Jaksa menyebut Hasto berperan dalam memerintahkan Harun Masiku untuk menenggelamkan ponselnya saat operasi tangkap tangan (OTT) KPK pada 2020 serta meminta Kusnadi membuang ponselnya.

Selain itu, Hasto juga didakwa terlibat dalam pemberian suap kepada mantan Komisioner KPU, Wahyu Setiawan. Suap senilai Rp600 juta itu diberikan bersama-sama oleh advokat PDIP Donny Tri Istiqomah, kader PDIP Saeful Bahri, dan Harun Masiku melalui mantan anggota Bawaslu, Agustiani Tio Fridelina.

Menurut jaksa, suap tersebut bertujuan agar Harun Masiku ditetapkan sebagai anggota DPR RI periode 2019-2024 melalui mekanisme pergantian antarwaktu (PAW).

Hasto didakwa melanggar Pasal 5 Ayat (1) huruf a Undang-Undang Republik Indonesia Nomor 31 Tahun 1999 tentang Pemberantasan Tindak Pidana Korupsi, yang telah diubah dengan Undang-Undang Republik Indonesia Nomor 20 Tahun 2001, serta Pasal 55 Ayat (1) ke-1 KUHP Jo. Pasal 64 Ayat (1) KUHP.
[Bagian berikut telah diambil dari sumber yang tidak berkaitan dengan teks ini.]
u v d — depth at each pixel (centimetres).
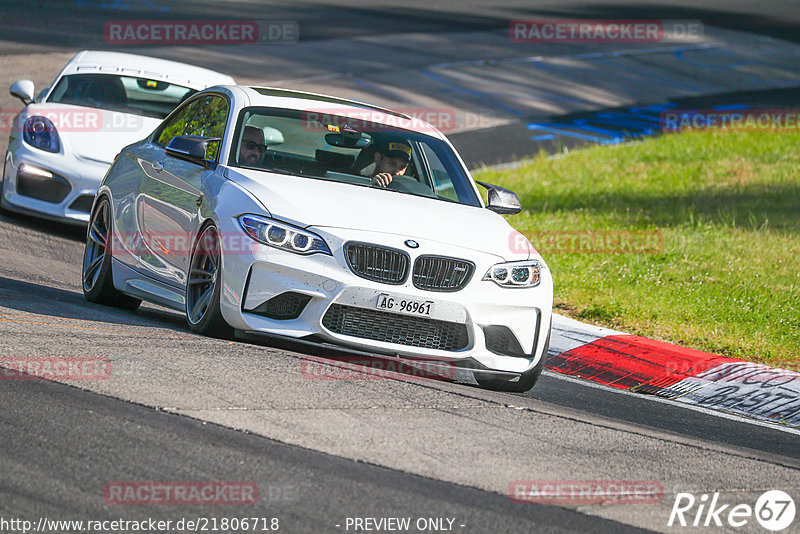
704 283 3997
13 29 9319
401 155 2748
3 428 1620
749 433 2503
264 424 1778
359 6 13175
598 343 3161
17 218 4156
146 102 4256
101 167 3916
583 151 6988
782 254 4503
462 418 2017
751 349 3244
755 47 12812
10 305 2569
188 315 2491
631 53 11681
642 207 5466
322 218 2325
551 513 1554
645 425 2366
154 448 1606
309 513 1430
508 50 11100
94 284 2927
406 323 2306
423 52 10444
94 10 10812
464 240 2403
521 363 2409
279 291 2264
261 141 2642
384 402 2036
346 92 8275
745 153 7025
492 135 7488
Sementara itu, KPK masih mendalami dugaan tindak pidana pencucian uang (TPPU) dalam kasus yang menjerat mantan Menteri Pertanian Syahrul Yasin Limpo (SYL). Direktur Penyidikan KPK, Asep Guntur Rahayu, menyatakan bahwa salah satu aspek yang diperiksa adalah aliran dana pembayaran jasa hukum Visi Law Office, yang diduga berasal dari uang kolektif atau hasil pemerasan terhadap pegawai Kementan.
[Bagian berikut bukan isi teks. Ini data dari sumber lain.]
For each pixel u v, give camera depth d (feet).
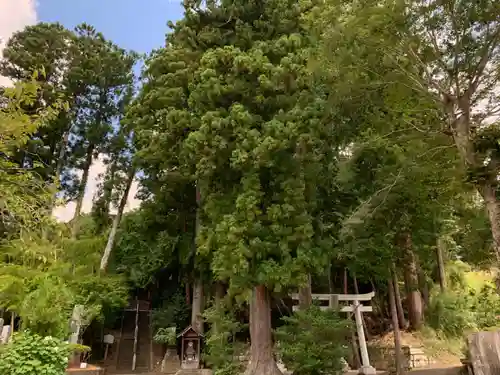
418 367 51.57
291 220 41.70
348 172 48.39
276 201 44.75
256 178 42.70
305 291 48.52
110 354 64.95
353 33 31.35
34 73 20.17
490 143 30.48
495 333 31.12
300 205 41.83
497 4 27.66
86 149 75.15
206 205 48.47
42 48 71.46
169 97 53.88
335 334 38.91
“Nah, salah satunya karena Visi Law Office ini di-hire oleh SYL sebagai konsultan hukumnya waktu itu, penasihat hukumnya. Nah, kami menduga bahwa uang hasil tindak pidana korupsi SYL itu digunakan untuk membayar,” kata Asep kepada awak media di Gedung Merah Putih KPK, Jakarta Selatan, Kamis (20/3/2025).

KPK akan terus menyelidiki kemungkinan adanya pelanggaran hukum dalam pembayaran jasa hukum tersebut, termasuk menelusuri aliran dana yang diterima Febri dan rekan-rekannya.
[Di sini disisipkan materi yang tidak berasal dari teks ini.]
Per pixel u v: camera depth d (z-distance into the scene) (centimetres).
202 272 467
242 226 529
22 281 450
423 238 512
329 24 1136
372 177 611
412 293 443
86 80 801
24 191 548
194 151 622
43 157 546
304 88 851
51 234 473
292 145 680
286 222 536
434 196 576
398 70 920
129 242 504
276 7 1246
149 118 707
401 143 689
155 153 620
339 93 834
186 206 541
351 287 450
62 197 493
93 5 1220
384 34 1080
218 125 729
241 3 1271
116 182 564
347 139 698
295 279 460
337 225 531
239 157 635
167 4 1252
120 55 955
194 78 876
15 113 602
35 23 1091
Pada Rabu (19/3/2025), KPK telah memeriksa advokat Rasamala Aritonang, mantan rekan Febri dalam pendampingan kasus SYL. Setelah pemeriksaan, penyidik KPK menggeledah kantor Visi Law Office di Jl. Metro Pondok Indah SG-26, Jakarta Selatan, dan menemukan sejumlah dokumen serta barang bukti elektronik (BEE).

Febri membantah bahwa pembayaran kontrak jasa hukum dari SYL berasal dari uang hasil korupsi. Ia menegaskan bahwa dana yang diterima berasal dari kantong pribadi kliennya, sebagaimana telah disampaikan dalam persidangan SYL.

“Sudah jelas dalam proses persidangan Pak SYL beberapa waktu lalu bahwa seluruh klien saya saat itu menegaskan dana yang mereka berikan berasal dari kantong pribadi. Dana yang diberikan pada tahap penyelidikan merupakan iuran mereka bertiga dari dana pribadi,” ujar Febri di Pengadilan Tipikor, PN Jakarta Pusat, Jumat (21/3/2025).